# [Task prompt]
Every record below should be printed exactly, except for the pictures.

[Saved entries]
****************
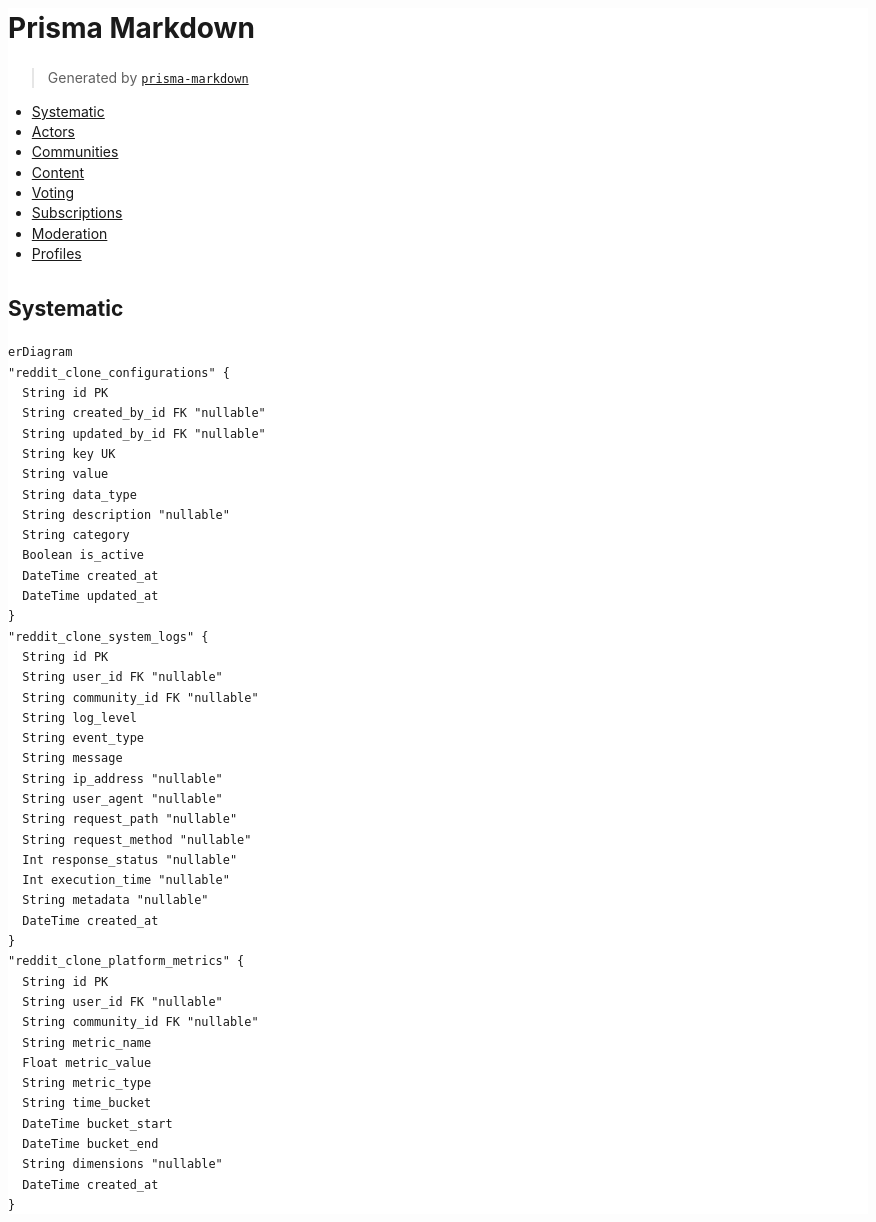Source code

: # Prisma Markdown

> Generated by [`prisma-markdown`](https://github.com/samchon/prisma-markdown)

- [Systematic](#systematic)
- [Actors](#actors)
- [Communities](#communities)
- [Content](#content)
- [Voting](#voting)
- [Subscriptions](#subscriptions)
- [Moderation](#moderation)
- [Profiles](#profiles)

## Systematic

```mermaid
erDiagram
"reddit_clone_configurations" {
  String id PK
  String created_by_id FK "nullable"
  String updated_by_id FK "nullable"
  String key UK
  String value
  String data_type
  String description "nullable"
  String category
  Boolean is_active
  DateTime created_at
  DateTime updated_at
}
"reddit_clone_system_logs" {
  String id PK
  String user_id FK "nullable"
  String community_id FK "nullable"
  String log_level
  String event_type
  String message
  String ip_address "nullable"
  String user_agent "nullable"
  String request_path "nullable"
  String request_method "nullable"
  Int response_status "nullable"
  Int execution_time "nullable"
  String metadata "nullable"
  DateTime created_at
}
"reddit_clone_platform_metrics" {
  String id PK
  String user_id FK "nullable"
  String community_id FK "nullable"
  String metric_name
  Float metric_value
  String metric_type
  String time_bucket
  DateTime bucket_start
  DateTime bucket_end
  String dimensions "nullable"
  DateTime created_at
}
```
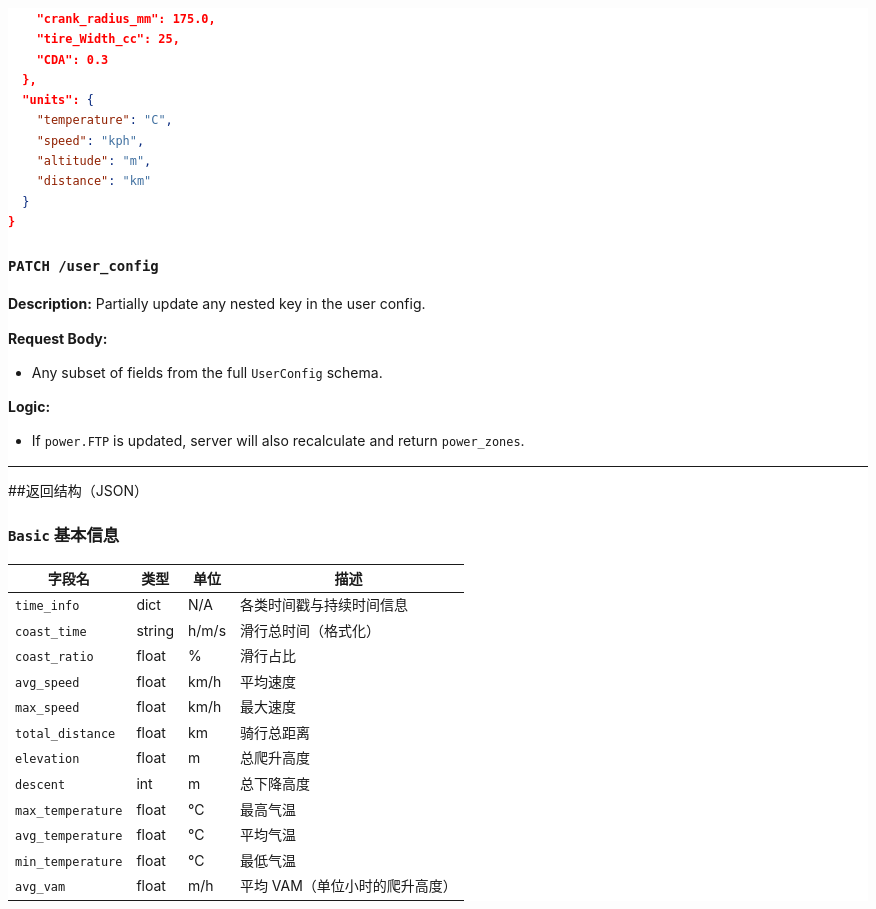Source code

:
```json
    "crank_radius_mm": 175.0,
    "tire_Width_cc": 25,
    "CDA": 0.3
  },
  "units": {
    "temperature": "C",
    "speed": "kph",
    "altitude": "m",
    "distance": "km"
  }
}
```

### `PATCH /user_config`

**Description:** Partially update any nested key in the user config.

**Request Body:**

- Any subset of fields from the full `UserConfig` schema.

**Logic:**

- If `power.FTP` is updated, server will also recalculate and return `power_zones`.

---

##返回结构（JSON）

### `Basic` 基本信息

| 字段名            | 类型   | 单位  | 描述                           |
| ----------------- | ------ | ----- | ------------------------------ |
| `time_info`       | dict   | N/A   | 各类时间戳与持续时间信息       |
| `coast_time`      | string | h/m/s | 滑行总时间（格式化）           |
| `coast_ratio`     | float  | %     | 滑行占比                       |
| `avg_speed`       | float  | km/h  | 平均速度                       |
| `max_speed`       | float  | km/h  | 最大速度                       |
| `total_distance`  | float  | km    | 骑行总距离                     |
| `elevation`       | float  | m     | 总爬升高度                     |
| `descent`         | int    | m     | 总下降高度                     |
| `max_temperature` | float  | °C    | 最高气温                       |
| `avg_temperature` | float  | °C    | 平均气温                       |
| `min_temperature` | float  | °C    | 最低气温                       |
| `avg_vam`         | float  | m/h   | 平均 VAM（单位小时的爬升高度） |
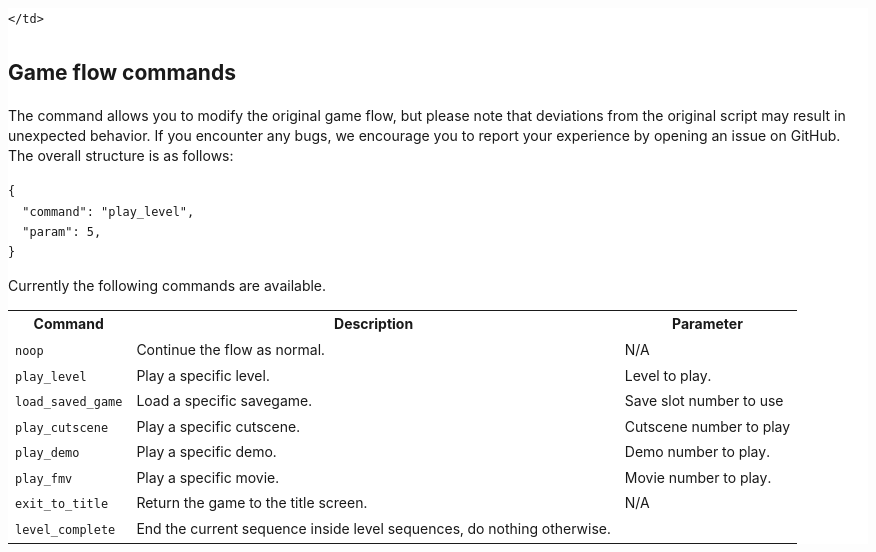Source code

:     </td>
  </tr>
</table>

## Game flow commands

The command allows you to modify the original game flow, but please note that
deviations from the original script may result in unexpected behavior. If you
encounter any bugs, we encourage you to report your experience by opening an
issue on GitHub. The overall structure is as follows:

```json5
{
  "command": "play_level",
  "param": 5,
}
```

Currently the following commands are available.

<table>
  <tr>
    <th>Command</th>
    <th>Description</th>
    <th>Parameter</th>
  </tr>
  <tr>
    <td><code>noop</code></td>
    <td>Continue the flow as normal.</td>
    <td>N/A</td>
  </tr>
  <tr>
    <td><code>play_level</code></td>
    <td>Play a specific level.</td>
    <td>Level to play.</td>
  </tr>
  <tr>
    <td><code>load_saved_game</code></td>
    <td>Load a specific savegame.</td>
    <td>Save slot number to use</td>
  </tr>
  <tr>
    <td><code>play_cutscene</code></td>
    <td>Play a specific cutscene.</td>
    <td>Cutscene number to play</td>
  </tr>
  <tr>
    <td><code>play_demo</code></td>
    <td>Play a specific demo.</td>
    <td>Demo number to play.</td>
  </tr>
  <tr>
    <td><code>play_fmv</code></td>
    <td>Play a specific movie.</td>
    <td>Movie number to play.</td>
  </tr>
  <tr>
    <td><code>exit_to_title</code></td>
    <td>Return the game to the title screen.</td>
    <td>N/A</td>
  </tr>
  <tr>
    <td><code>level_complete</code></td>
    <td>
      End the current sequence inside level sequences, do nothing otherwise.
****************
# [Response]
Source code

: # Prisma Markdown

> Generated by [`prisma-markdown`](https://github.com/samchon/prisma-markdown)

- [Systematic](#systematic)
- [Actors](#actors)
- [Communities](#communities)
- [Content](#content)
- [Voting](#voting)
- [Subscriptions](#subscriptions)
- [Moderation](#moderation)
- [Profiles](#profiles)

## Systematic

```mermaid
erDiagram
"reddit_clone_configurations" {
  String id PK
  String created_by_id FK "nullable"
  String updated_by_id FK "nullable"
  String key UK
  String value
  String data_type
  String description "nullable"
  String category
  Boolean is_active
  DateTime created_at
  DateTime updated_at
}
"reddit_clone_system_logs" {
  String id PK
  String user_id FK "nullable"
  String community_id FK "nullable"
  String log_level
  String event_type
  String message
  String ip_address "nullable"
  String user_agent "nullable"
  String request_path "nullable"
  String request_method "nullable"
  Int response_status "nullable"
  Int execution_time "nullable"
  String metadata "nullable"
  DateTime created_at
}
"reddit_clone_platform_metrics" {
  String id PK
  String user_id FK "nullable"
  String community_id FK "nullable"
  String metric_name
  Float metric_value
  String metric_type
  String time_bucket
  DateTime bucket_start
  DateTime bucket_end
  String dimensions "nullable"
  DateTime created_at
}
```
Source code

:
```json
    "crank_radius_mm": 175.0,
    "tire_Width_cc": 25,
    "CDA": 0.3
  },
  "units": {
    "temperature": "C",
    "speed": "kph",
    "altitude": "m",
    "distance": "km"
  }
}
```

### `PATCH /user_config`

**Description:** Partially update any nested key in the user config.

**Request Body:**

- Any subset of fields from the full `UserConfig` schema.

**Logic:**

- If `power.FTP` is updated, server will also recalculate and return `power_zones`.

---

##返回结构（JSON）

### `Basic` 基本信息

| 字段名            | 类型   | 单位  | 描述                           |
| ----------------- | ------ | ----- | ------------------------------ |
| `time_info`       | dict   | N/A   | 各类时间戳与持续时间信息       |
| `coast_time`      | string | h/m/s | 滑行总时间（格式化）           |
| `coast_ratio`     | float  | %     | 滑行占比                       |
| `avg_speed`       | float  | km/h  | 平均速度                       |
| `max_speed`       | float  | km/h  | 最大速度                       |
| `total_distance`  | float  | km    | 骑行总距离                     |
| `elevation`       | float  | m     | 总爬升高度                     |
| `descent`         | int    | m     | 总下降高度                     |
| `max_temperature` | float  | °C    | 最高气温                       |
| `avg_temperature` | float  | °C    | 平均气温                       |
| `min_temperature` | float  | °C    | 最低气温                       |
| `avg_vam`         | float  | m/h   | 平均 VAM（单位小时的爬升高度） |
Source code

:     </td>
  </tr>
</table>

## Game flow commands

The command allows you to modify the original game flow, but please note that
deviations from the original script may result in unexpected behavior. If you
encounter any bugs, we encourage you to report your experience by opening an
issue on GitHub. The overall structure is as follows:

```json5
{
  "command": "play_level",
  "param": 5,
}
```

Currently the following commands are available.

<table>
  <tr>
    <th>Command</th>
    <th>Description</th>
    <th>Parameter</th>
  </tr>
  <tr>
    <td><code>noop</code></td>
    <td>Continue the flow as normal.</td>
    <td>N/A</td>
  </tr>
  <tr>
    <td><code>play_level</code></td>
    <td>Play a specific level.</td>
    <td>Level to play.</td>
  </tr>
  <tr>
    <td><code>load_saved_game</code></td>
    <td>Load a specific savegame.</td>
    <td>Save slot number to use</td>
  </tr>
  <tr>
    <td><code>play_cutscene</code></td>
    <td>Play a specific cutscene.</td>
    <td>Cutscene number to play</td>
  </tr>
  <tr>
    <td><code>play_demo</code></td>
    <td>Play a specific demo.</td>
    <td>Demo number to play.</td>
  </tr>
  <tr>
    <td><code>play_fmv</code></td>
    <td>Play a specific movie.</td>
    <td>Movie number to play.</td>
  </tr>
  <tr>
    <td><code>exit_to_title</code></td>
    <td>Return the game to the title screen.</td>
    <td>N/A</td>
  </tr>
  <tr>
    <td><code>level_complete</code></td>
    <td>
      End the current sequence inside level sequences, do nothing otherwise.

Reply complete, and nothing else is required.